• _WHAT IS BEING ASKED_
Resume the numbered list of books and brief reviews below, continuing after its final entry.

• _READING TEXT_
First on the Moon, Armstrong, Aldrin & Collins - read as part of a celebration on my blog for the 40th anniversary of Apollo 11; thought this was an excellent documentation of the Moon landing; my review is
here.
37.
The Pilgrim Project, Hank Searls - bit of a potboiler, and better use has been made of the central premise since, but... my review of it
here.
38.
Second Stage Lensman, EE Doc Smith - reread; as bad as I expected it to be; my review of it is
here.
39.
Flaubert's Parrot, Julian Barnes - well, now I know a lot more about Flaubert... didn't think the narrator's "secret" was all that shocking, though, or even enough to hang a plot on.
40.
After the Vikings, G David Nordley - collection of short stories set on Mars; not bad although they seem to have dated faster that I would have expected.
41.
Eclipse 2, Jonathan Strahan - a good read, although the contents are a bit mixed. Stand-outs are Tony Daniel's 'Ex Cathedra' and Peter S Beagle's 'The Rabbi's Hobby'. Terry Dowling's 'Truth Window: A Tale of the Bedlam Rose' is near-incomprehensible as you have to be familiar with the universe of his novel,
Wormwood - to be fair, it might be worth reading. Alastair Reynold's 'Fury' has some good ideas, but feels a bit weak for him. Stephen Baxter's 'The Turing Apples' is polished, but felt cold and uninvolving. Nancy Kress's 'Elevator' is just plain dull. The rest are enjoyable and well-written, but none struck me as especially exciting. Oh, and there's a Chiang too.

• _DATA SEGMENT_
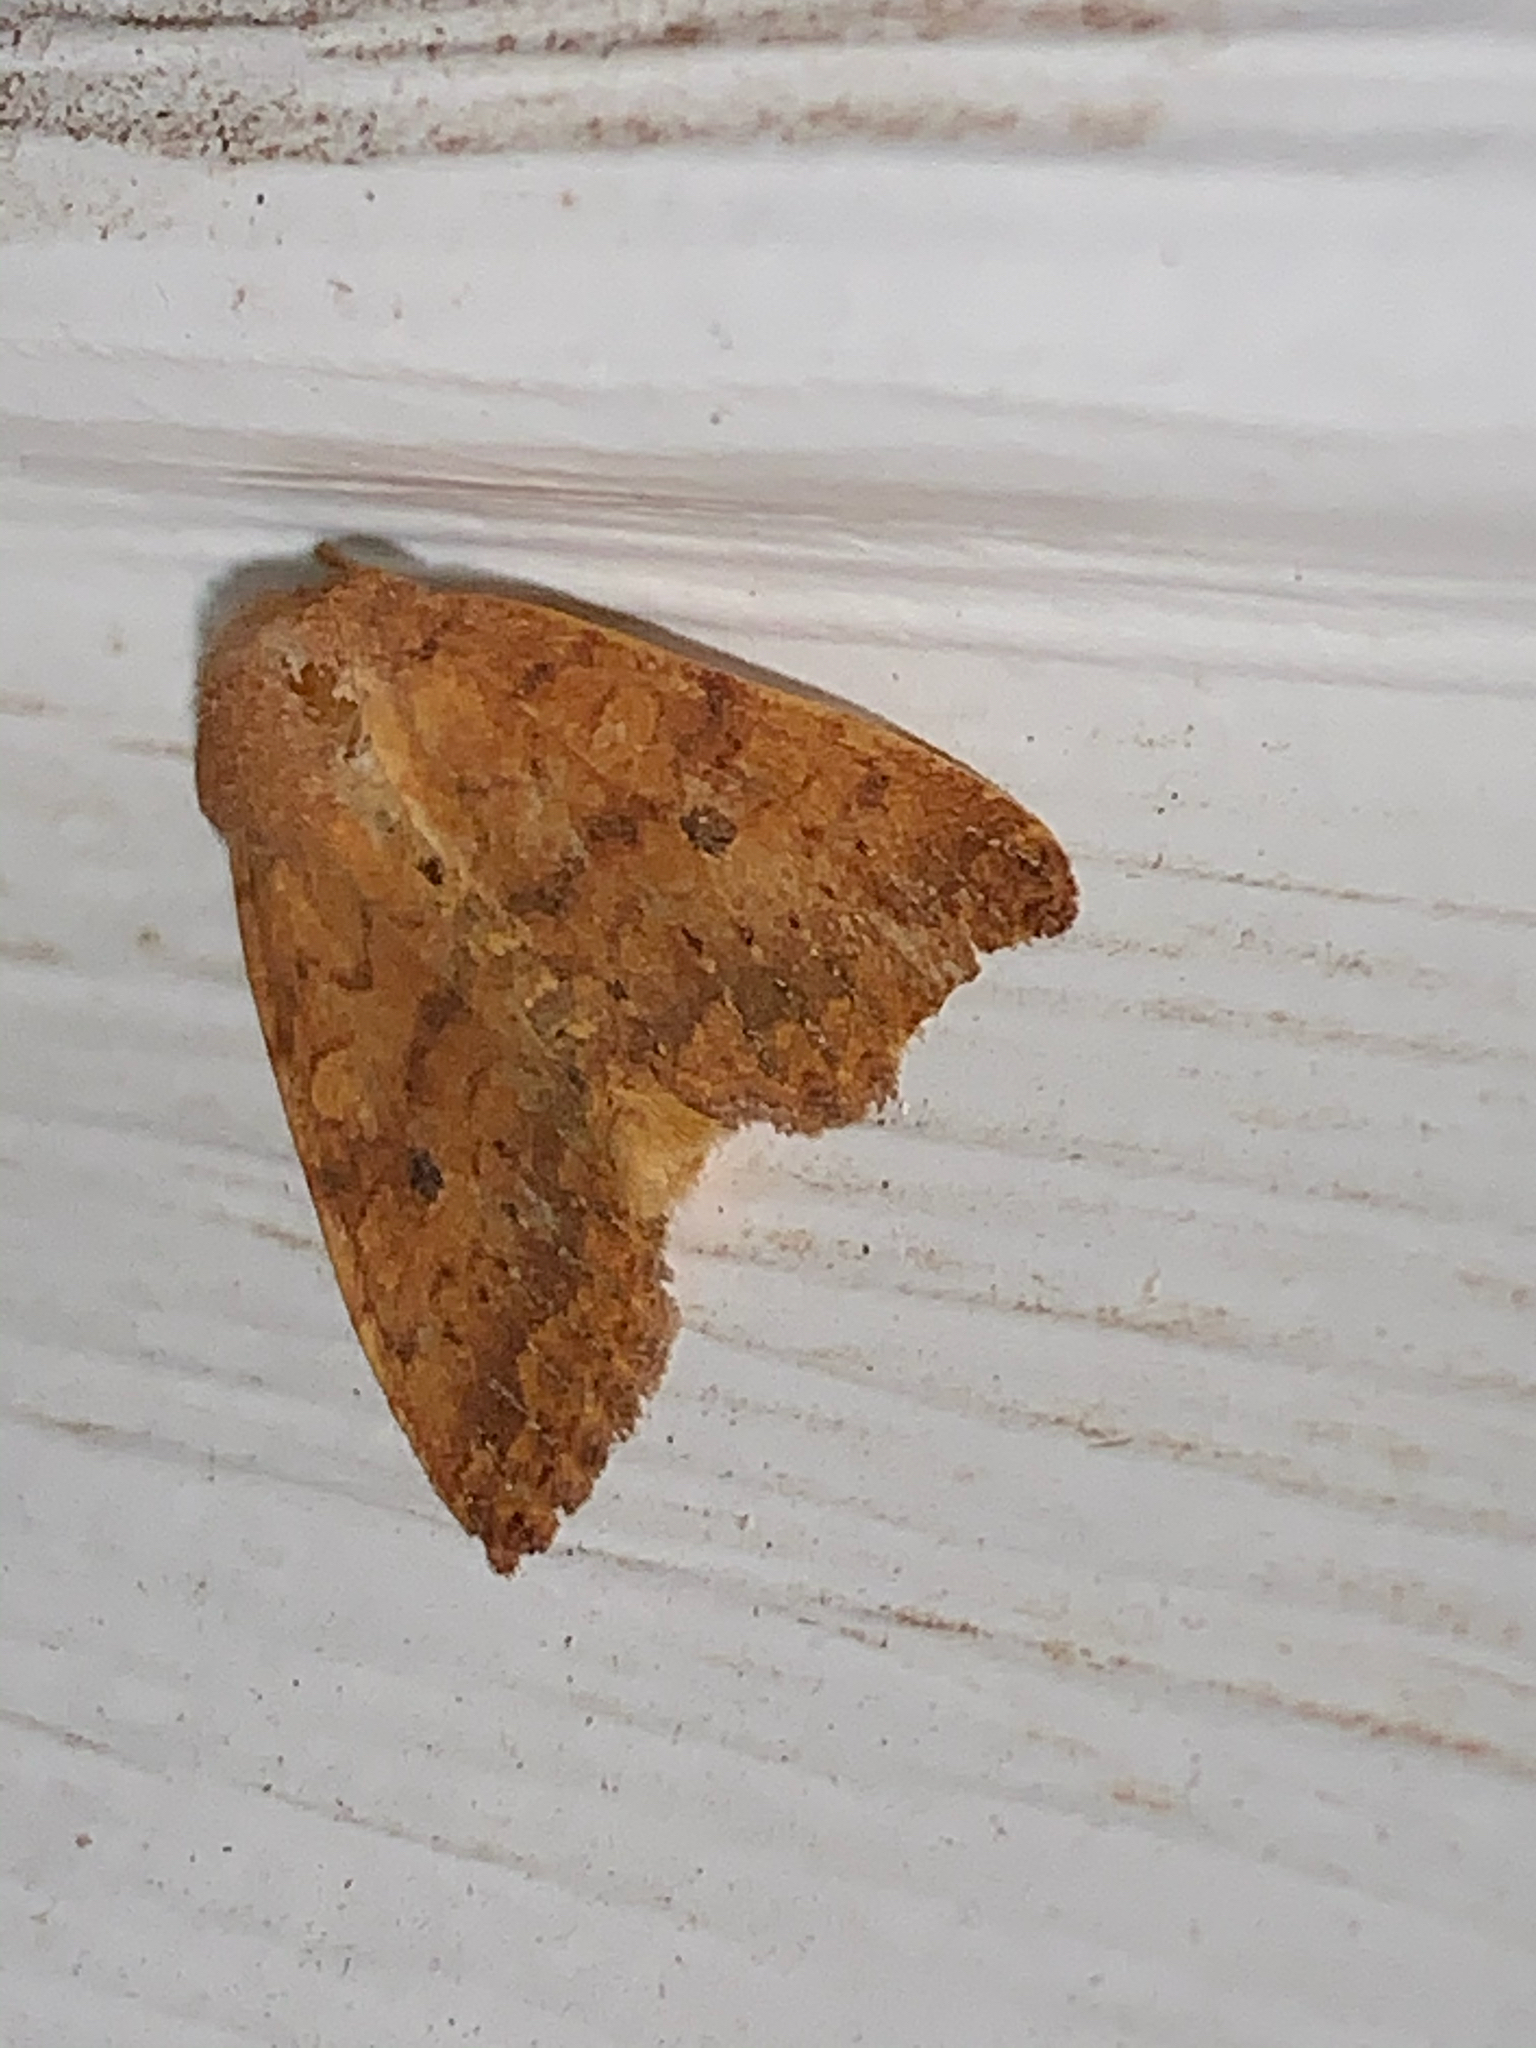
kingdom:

• _RESPONSE TO THE EXERCISE_
42.
Sagas and Myths of the Northmen - last year I bought the Penguin Epics set, and every now and again I pull one out and read it. Well, it's sort of good for you. This is just excerpts, but at least I'll be able to bluff a bit more knowledgeably about Viking myths...
And the third and final part, which brings me up to date:
43.
Starship Fall, Eric Brown - novella; a follow-on from last year's
Starship Summer; quality character-driven sf.
44.
Apollo 11 Owners' Workshop Manual, Chris Riley & Phil Dolling - another one for the Apollo 11 anniversary; my review is
here.
45.
The Affinity Trap, Martin Sketchley - Banksian twenty-first century space opera, but lacking the wit of Banks. Not bad, though.
46.
Return to Earth, Buzz Aldrin - and another for the Apollo 11 anniversary; my review is
here.
47.
Carrying the Fire, Michael Collins - and another Apollo 11 one; the best of the lot; my review is
here.
48.
First Man: The Life of Neil A Armstrong, James R Hansen - the last of the Apollo 11 books; doesn't actually get to grips with the man; my review is
here.
50.
Jack of Eagles, James Blish - reread; and while not as good as I remember it, by no means terrible; my review is
here.
51.
A Fair Day's Work, Nicholas Monsarrat - short anti-union potboiler by Monsarrat. Killed a couple of hours.
52.
Open Your Eyes, Paul Jessup - novella; surreal space opera, very Delanyesque; won't be surprised if it appears on a couple of shortlists next year.
53.
Starcombing, David Langford - review for Interzone; a collection of his columns from SFX magazine, plus assorted other non-fiction pieces. It's Langford, nuff said.
54.
The Steel Remains, Richard Morgan - fantasy that caused a big splash on publication but isn't actually all that remarkable - Moorcock meets noir.
55.
The Handmaid's Tale, Margaret Atwood - expected it to be good, and so it was; wasn't quite the story I expected, though.
56.
Sicilian Carousel, Lawrence Durrell - my favourite author; lots of lovely prose.
57.
The Left Hand of Darkness, Ursula K LeGuin - reread; much better than I'd remembered it; my review is
here.
58.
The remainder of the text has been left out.